Yi (Chloe Bennet) is a Shanghai teenager who lives with her mom and grandmother and has no friends, unless you count Peng (Albert Tsai), a young boy who lives in her apartment building and seems to have even less of a social life than she does. When a yeti, having escaped captivity at the hands of an arrogant adventurer (Eddie Izzard), hides from helicopter searchlights on the rooftop above Yi’s bedroom, she feeds him, dresses his wounds, befriends him and decides to help him get back to his Mount Everest home undetected. Impulsively, Peng invites himself along and then, begrudgingly, Jin (Tenzing Norgay Trainor), Peng’s shallow older cousin, joins them as a kind of babysitter.
Izzard’s Mr. Burnish, with his pelts and his insistence on possessing rare animals, presents a hunter-as-colonizer metaphor. Yet, while the history of U.K.-China relations is complex enough to support plenty of movies, Culton’s message is more straightforward. Simply put, Abominable is an assertion that no one has a right to anyone else’s culture.

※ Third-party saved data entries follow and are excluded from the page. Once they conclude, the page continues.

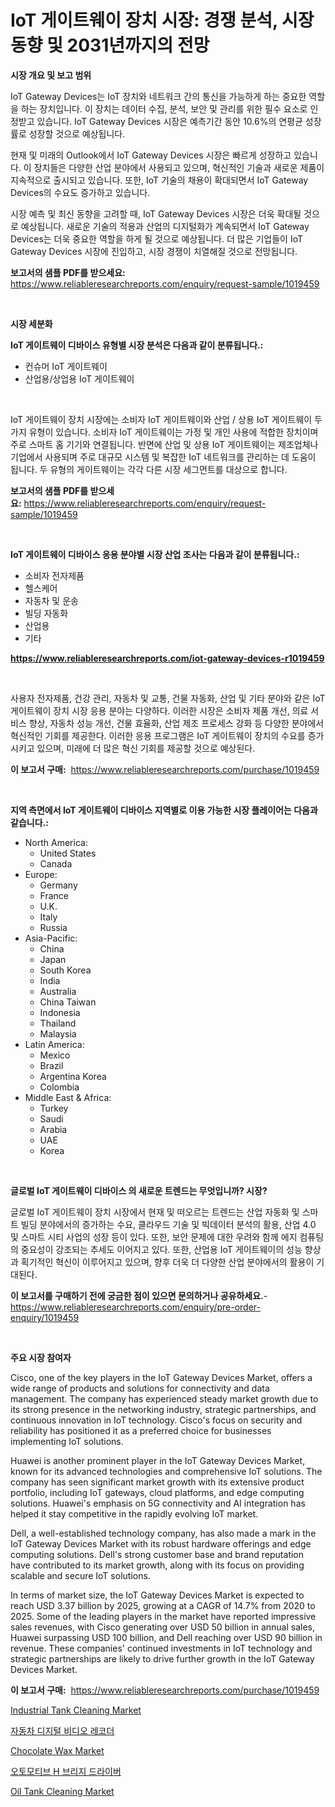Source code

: <p><h1>IoT 게이트웨이 장치 시장: 경쟁 분석, 시장 동향 및 2031년까지의 전망</h1></p><p><strong>시장 개요 및 보고 범위</strong></p>
<p><p>IoT Gateway Devices는 IoT 장치와 네트워크 간의 통신을 가능하게 하는 중요한 역할을 하는 장치입니다. 이 장치는 데이터 수집, 분석, 보안 및 관리를 위한 필수 요소로 인정받고 있습니다. IoT Gateway Devices 시장은 예측기간 동안 10.6%의 연평균 성장률로 성장할 것으로 예상됩니다.</p><p>현재 및 미래의 Outlook에서 IoT Gateway Devices 시장은 빠르게 성장하고 있습니다. 이 장치들은 다양한 산업 분야에서 사용되고 있으며, 혁신적인 기술과 새로운 제품이 지속적으로 출시되고 있습니다. 또한, IoT 기술의 채용이 확대되면서 IoT Gateway Devices의 수요도 증가하고 있습니다.</p><p>시장 예측 및 최신 동향을 고려할 때, IoT Gateway Devices 시장은 더욱 확대될 것으로 예상됩니다. 새로운 기술의 적용과 산업의 디지털화가 계속되면서 IoT Gateway Devices는 더욱 중요한 역할을 하게 될 것으로 예상됩니다. 더 많은 기업들이 IoT Gateway Devices 시장에 진입하고, 시장 경쟁이 치열해질 것으로 전망됩니다.</p></p>
<p><strong>보고서의 샘플 PDF를 받으세요:</strong> <a href="https://www.reliableresearchreports.com/enquiry/request-sample/1019459">https://www.reliableresearchreports.com/enquiry/request-sample/1019459</a></p>
<p>&nbsp;</p>
<p><strong>시장 세분화</strong></p>
<p><strong>IoT 게이트웨이 디바이스 유형별 시장 분석은 다음과 같이 분류됩니다.:</strong></p>
<p><ul><li>컨슈머 IoT 게이트웨이</li><li>산업용/상업용 IoT 게이트웨이</li></ul></p>
<p>&nbsp;</p>
<p><p>IoT 게이트웨이 장치 시장에는 소비자 IoT 게이트웨이와 산업 / 상용 IoT 게이트웨이 두 가지 유형이 있습니다. 소비자 IoT 게이트웨이는 가정 및 개인 사용에 적합한 장치이며 주로 스마트 홈 기기와 연결됩니다. 반면에 산업 및 상용 IoT 게이트웨이는 제조업체나 기업에서 사용되며 주로 대규모 시스템 및 복잡한 IoT 네트워크를 관리하는 데 도움이 됩니다. 두 유형의 게이트웨이는 각각 다른 시장 세그먼트를 대상으로 합니다.</p></p>
<p><strong>보고서의 샘플 PDF를 받으세요:</strong>&nbsp;<a href="https://www.reliableresearchreports.com/enquiry/request-sample/1019459">https://www.reliableresearchreports.com/enquiry/request-sample/1019459</a></p>
<p>&nbsp;</p>
<p><strong> IoT 게이트웨이 디바이스 응용 분야별 시장 산업 조사는 다음과 같이 분류됩니다.:</strong></p>
<p><ul><li>소비자 전자제품</li><li>헬스케어</li><li>자동차 및 운송</li><li>빌딩 자동화</li><li>산업용</li><li>기타</li></ul></p>
<p><strong><a href="https://www.reliableresearchreports.com/iot-gateway-devices-r1019459">https://www.reliableresearchreports.com/iot-gateway-devices-r1019459</a></strong></p>
<p>&nbsp;</p>
<p><p>사용자 전자제품, 건강 관리, 자동차 및 교통, 건물 자동화, 산업 및 기타 분야와 같은 IoT 게이트웨이 장치 시장 응용 분야는 다양하다. 이러한 시장은 소비자 제품 개선, 의료 서비스 향상, 자동차 성능 개선, 건물 효율화, 산업 제조 프로세스 강화 등 다양한 분야에서 혁신적인 기회를 제공한다. 이러한 응용 프로그램은 IoT 게이트웨이 장치의 수요를 증가시키고 있으며, 미래에 더 많은 혁신 기회를 제공할 것으로 예상된다.</p></p>
<p><strong>이 보고서 구매:</strong>&nbsp; <a href="https://www.reliableresearchreports.com/purchase/1019459">https://www.reliableresearchreports.com/purchase/1019459</a></p>
<p>&nbsp;</p>
<p><strong>지역 측면에서 IoT 게이트웨이 디바이스 지역별로 이용 가능한 시장 플레이어는 다음과 같습니다.:</strong></p>
<p><ul>
    <li>
        North America:
        <ul>
            <li>United States</li>
            <li>Canada</li>
        </ul>
    </li>
    <li>
        Europe:
        <ul>
            <li>Germany</li>
            <li>France</li>
            <li>U.K.</li>
            <li>Italy</li>
            <li>Russia</li>
        </ul>
    </li>
    <li>
        Asia-Pacific:
        <ul>
            <li>China</li>
            <li>Japan</li>
            <li>South Korea</li>
            <li>India</li>
            <li>Australia</li>
            <li>China Taiwan</li>
            <li>Indonesia</li>
            <li>Thailand</li>
            <li>Malaysia</li>
        </ul>
    </li>
    <li>
        Latin America:
        <ul>
            <li>Mexico</li>
            <li>Brazil</li>
            <li>Argentina Korea</li>
            <li>Colombia</li>
        </ul>
    </li>
    <li>
        Middle East & Africa:
        <ul>
            <li>Turkey</li>
            <li>Saudi</li>
            <li>Arabia</li>
            <li>UAE</li>
            <li>Korea</li>
        </ul>
    </li>
    </ul></p>
<p>&nbsp;</p>
<p><strong>글로벌 IoT 게이트웨이 디바이스 의 새로운 트렌드는 무엇입니까? 시장?</strong></p>
<p><p>글로벌 IoT 게이트웨이 장치 시장에서 현재 및 떠오르는 트렌드는 산업 자동화 및 스마트 빌딩 분야에서의 증가하는 수요, 클라우드 기술 및 빅데이터 분석의 활용, 산업 4.0 및 스마트 시티 사업의 성장 등이 있다. 또한, 보안 문제에 대한 우려와 함께 에지 컴퓨팅의 중요성이 강조되는 추세도 이어지고 있다. 또한, 산업용 IoT 게이트웨이의 성능 향상과 획기적인 혁신이 이루어지고 있으며, 향후 더욱 더 다양한 산업 분야에서의 활용이 기대된다.</p></p>
<p><strong>이 보고서를 구매하기 전에 궁금한 점이 있으면 문의하거나 공유하세요.</strong>- <a href="https://www.reliableresearchreports.com/enquiry/pre-order-enquiry/1019459">https://www.reliableresearchreports.com/enquiry/pre-order-enquiry/1019459</a></p>
<p>&nbsp;</p>
<p><strong>주요 시장 참여자</strong></p>
<p><p>Cisco, one of the key players in the IoT Gateway Devices Market, offers a wide range of products and solutions for connectivity and data management. The company has experienced steady market growth due to its strong presence in the networking industry, strategic partnerships, and continuous innovation in IoT technology. Cisco's focus on security and reliability has positioned it as a preferred choice for businesses implementing IoT solutions.</p><p>Huawei is another prominent player in the IoT Gateway Devices Market, known for its advanced technologies and comprehensive IoT solutions. The company has seen significant market growth with its extensive product portfolio, including IoT gateways, cloud platforms, and edge computing solutions. Huawei's emphasis on 5G connectivity and AI integration has helped it stay competitive in the rapidly evolving IoT market.</p><p>Dell, a well-established technology company, has also made a mark in the IoT Gateway Devices Market with its robust hardware offerings and edge computing solutions. Dell's strong customer base and brand reputation have contributed to its market growth, along with its focus on providing scalable and secure IoT solutions.</p><p>In terms of market size, the IoT Gateway Devices Market is expected to reach USD 3.37 billion by 2025, growing at a CAGR of 14.7% from 2020 to 2025. Some of the leading players in the market have reported impressive sales revenues, with Cisco generating over USD 50 billion in annual sales, Huawei surpassing USD 100 billion, and Dell reaching over USD 90 billion in revenue. These companies' continued investments in IoT technology and strategic partnerships are likely to drive further growth in the IoT Gateway Devices Market.</p></p>
<p><strong>이 보고서 구매:</strong>&nbsp;&nbsp;<a href="https://www.reliableresearchreports.com/purchase/1019459">https://www.reliableresearchreports.com/purchase/1019459</a></p>
<p><p><a href="https://github.com/nathandecarvalho/Market-Research-Report-List-3/blob/main/industrial-tank-cleaning-market.md">Industrial Tank Cleaning Market</a></p><p><a href="https://github.com/chupp85/Market-Research-Report-List-1/blob/main/230531558918.md">자동차 디지털 비디오 레코더</a></p><p><a href="https://issuu.com/reportprime-2/docs/chocolate-wax-market-size-2030.pptx">Chocolate Wax Market</a></p><p><a href="https://github.com/JackieFauhey9089475/Market-Research-Report-List-1/blob/main/885552058917.md">오토모티브 H 브리지 드라이버</a></p><p><a href="https://github.com/julyju69/Market-Research-Report-List-3/blob/main/oil-tank-cleaning-market.md">Oil Tank Cleaning Market</a></p></p>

Still, Abominable is not a plain-stated “message” movie in the mode of a somewhat recent (and still quite good) animated film like Zootopia. The category into which it most fits, in fact, is that of the adventure tale. Once Yi and the yeti (voiced by Joseph Izzo) meet, Abominable is largely comprised of one chase sequence after another. These are not, thankfully, of the empty, computer-generated whiz-bangery sort typified in movies like The Grinch or UglyDolls. Each set-piece is distinct, imaginative, motivated and good, thrilling fun.
Certainly, Abominable is more adventure movie than comedy. Too many of the film’s “jokes” are just ironic comments on the events transpiring (“Really, Dave?” goes one representative sample). What laughs are present come mostly from the instances of pure silliness. For all of Culton’s attempts to craft clever quips, I was most tickled by a goofy snake that keeps popping up unexpectedly, reminding me of the chicken from Moana.
Abominable‘s most powerful and impactful ingredient is its nearly unceasing visual beauty. Yi and company’s journey across China gives Culton opportunities to recreate the natural world in animation, not unlike Finding Nemo did. But she doesn’t stop there; she exaggerates nature to the point of psychedelia, from blueberries the size of medicine balls to literal rolling hills. Culton and her characters discover that nature’s beauty can be so overwhelming–especially when it comes in the quantities that stars, flowers and even bugs do–that it is indistinguishable from magic.